• [THE PROBLEM]: Pull every line holding the string "Кровати" from the records below.

Transcribed page contents
*** Begin section ***

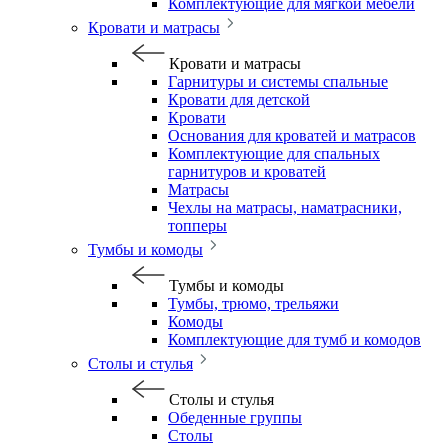
Комплектующие для мягкой мебели
Кровати и матрасы
Кровати и матрасы
Гарнитуры и системы спальные
Кровати для детской
Кровати
Основания для кроватей и матрасов
Комплектующие для спальных
гарнитуров и кроватей
Матрасы
Чехлы на матрасы, наматрасники,
топперы
Тумбы и комоды
Тумбы и комоды
Тумбы, трюмо, трельяжи
Комоды
Комплектующие для тумб и комодов
Столы и стулья
Столы и стулья
Обеденные группы
Столы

*** End section ***

• [ANSWER SECTION]:
Кровати и матрасы
Кровати и матрасы
Кровати для детской
Кровати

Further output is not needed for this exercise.